Our parents mess with our heads long after the first gray hair appears. As much as Al Gore insists he is not living out his parents' dreams for him by running for President, he has followed dutifully in his father's footsteps since he learned to walk. When he was born, 10 years after his sister Nancy, when his parents had nearly given up hope of having another child, Congressman Albert Gore Sr. got the Nashville Tennessean to announce the event on the front page, as if an heir to the throne had arrived. When his son took office in 1992, his father boasted, "We raised him for it."

What the elder Gore didn't say was that his son was raised to go further than the vice presidency, to finish what the parents had started back in 1938, when Gore Sr. won his first congressional seat at age 30. That alone was a remarkable feat for the son of a hardscrabble farmer, who had to work the fields in dirt-poor Possum Hollow, putting himself through a state teacher's college and then a no-account law school. He met another striver, Pauline LaFon, who worked at a coffee shop to pay her way through Vanderbilt law school. They married and merged their formidable ambitions, Pauline becoming the brains and heart of his campaigns. He won office after chucking his long speeches on reciprocal trade in favor of playing Soldier's Joy on the fiddle. Fourteen years later, Gore Sr. boldly challenged the state's venerated Demo- cratic Senator Kenneth McKellar and whupped him. That made Gore Sr. a formidable presence even before he shouted, "Hell, no," to Senator Strom Thurmond when he tried to intimidate Gore into defying the federal desegregation orders.

A living legend can be a terrible thing to live up to, but by all accounts, Al Jr. was an earnest acolyte. His second-grade teacher said he was so mature that she wondered whether "he was a child or a man." He listened raptly as his father held up the phone while John Kennedy bullied the steel industry, sat through hearings on the transportation bill that would create the interstate highway system, and was invited onto Vice President Nixon's lap when he presided over the Senate. At St. Albans, an elite prep school, Gore was a diligent student and athlete. Once when the other boys were roughhousing on a class trip to Andrews Air Force Base, the little man asked the chaperone whether it was time "to be rowdy."

* * * * * * * * *

● EXERCISE GOAL
In the passage about Al Gore's upbringing, where did Pauline LaFon work to pay her way through Vanderbilt law school?

● EXTRACTED RECORDS
* * * * * * * * *

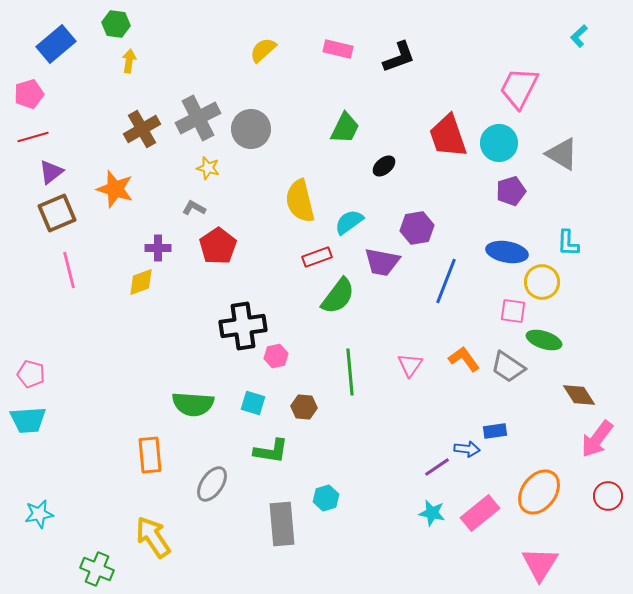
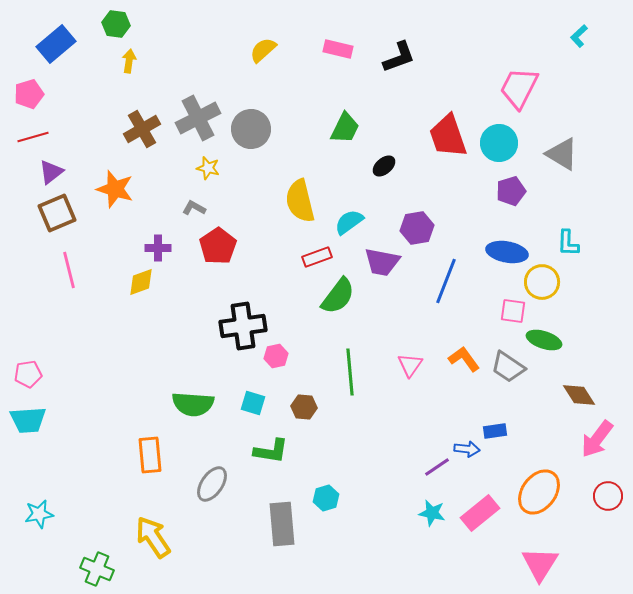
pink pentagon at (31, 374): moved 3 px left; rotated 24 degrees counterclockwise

* * * * * * * * *

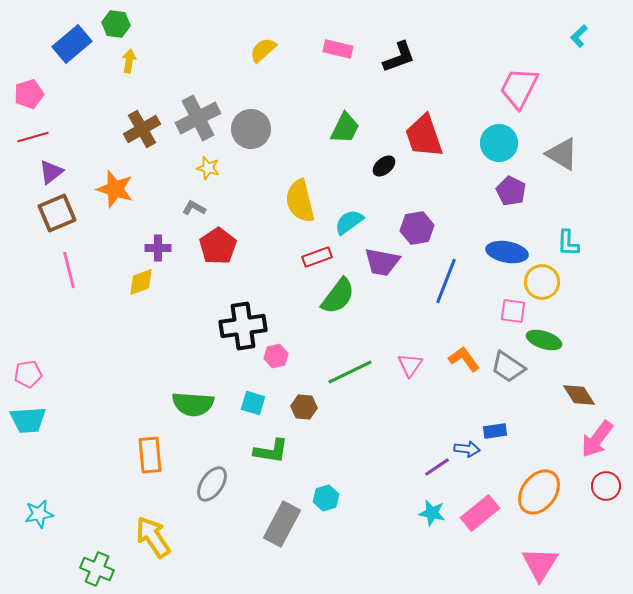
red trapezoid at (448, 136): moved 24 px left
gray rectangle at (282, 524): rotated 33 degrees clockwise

* * * * * * * * *

● EXPECTED ANSWER
At a coffee shop.